Transcriptional variation and divergence of host-finding behaviour in Steinernema carpocapsae infective juveniles

BACKGROUND: Steinernema carpocapsae is an entomopathogenic nematode that employs nictation and jumping behaviours to find potential insect hosts. Here we aimed to investigate the transcriptional basis of variant host-finding behaviours in the infective juvenile (IJ) stage of three S. carpocapsae strains (ALL, Breton and UK1), with a focus on neuronal genes known to influence behaviour in other nematode species. Identifying gene expression changes that correlate with variant host-finding behaviours will further our understanding of nematode biology.
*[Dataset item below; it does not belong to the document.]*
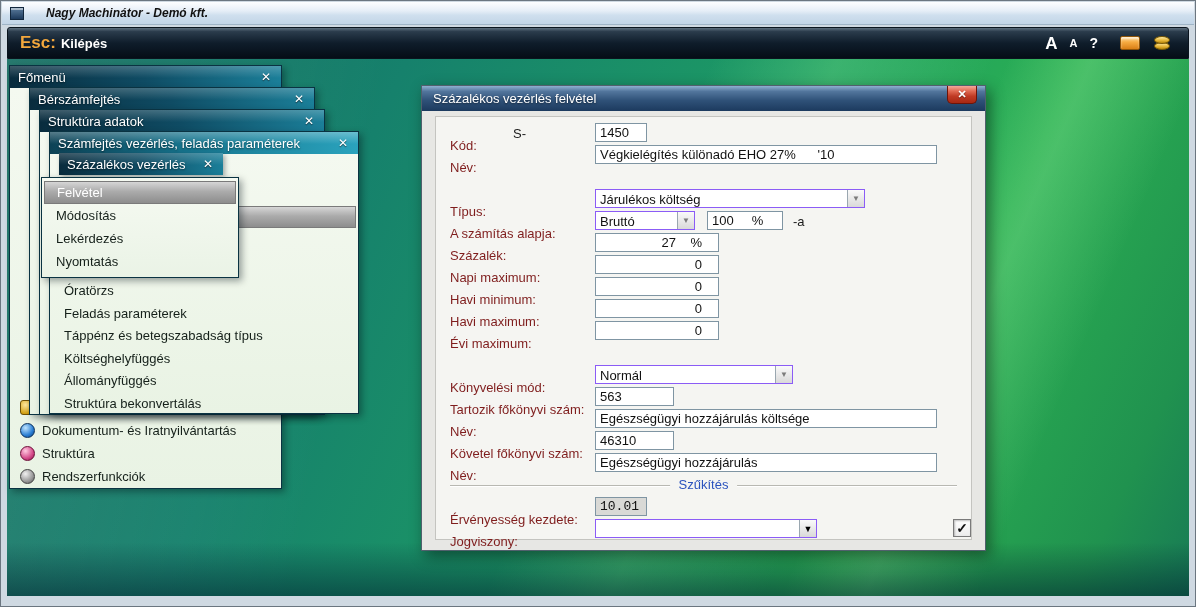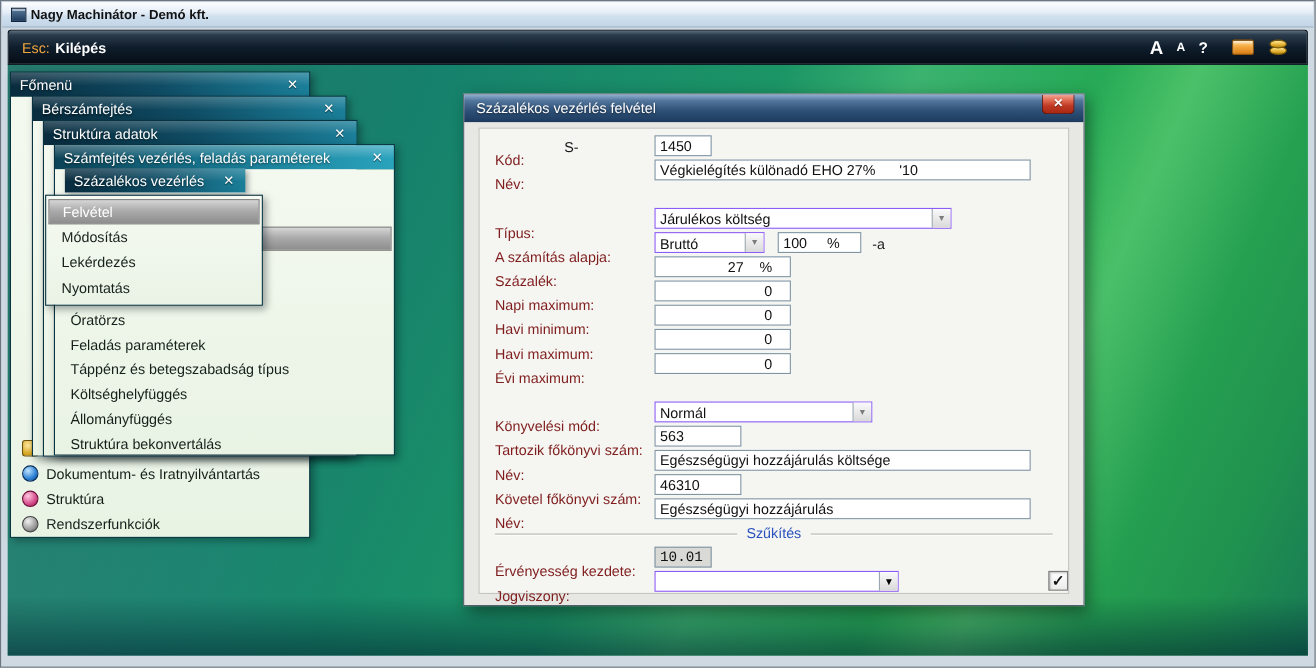"Nagy Machinátor - Demó kft." .titlebar { font-style: none -> italic; gap: 4px -> 22px }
RESULTS: RNA-seq analysis revealed that whilst up to 28% of the S. carpocapsae transcriptome was differentially expressed (P < 0.0001) between strains, remarkably few of the most highly differentially expressed genes (> 2 log2 fold change, P < 0.0001) were from neuronal gene families. S. carpocapsae Breton displays increased chemotaxis toward the laboratory host Galleria mellonella, relative to the other strains. This correlates with the up-regulation of four srsx chemosensory GPCR genes, and a sodium transporter gene, asic-2, relative to both ALL and UK1 strains. The UK1 strain exhibits a decreased nictation phenotype relative to ALL and Breton strains, which correlates with co-ordinate up-regulation of neuropeptide like protein 36 (nlp-36), and down-regulation of an srt family GPCR gene, and a distinct asic-2-like sodium channel paralogue. To further investigate the link between transcriptional regulation and behavioural variation, we sequenced microRNAs across IJs of each strain. We have identified 283 high confidence microRNA genes, yielding 321 predicted mature microRNAs in S. carpocapsae, and find that up to 36% of microRNAs are differentially expressed (P < 0.0001) between strains. Many of the most highly differentially expressed microRNAs (> 2 log2 fold, P < 0.0001) are predicted to regulate a variety of neuronal genes that may contribute to variant host-finding behaviours. We have also found evidence for differential gene isoform usage between strains, which alters predicted microRNA interactions, and could contribute to the diversification of behaviour. CONCLUSIONS: These data provide insight to the transcriptional basis of behavioural variation in S. carpocapsae, supporting efforts to understand the molecular basis of complex behaviours in nematodes.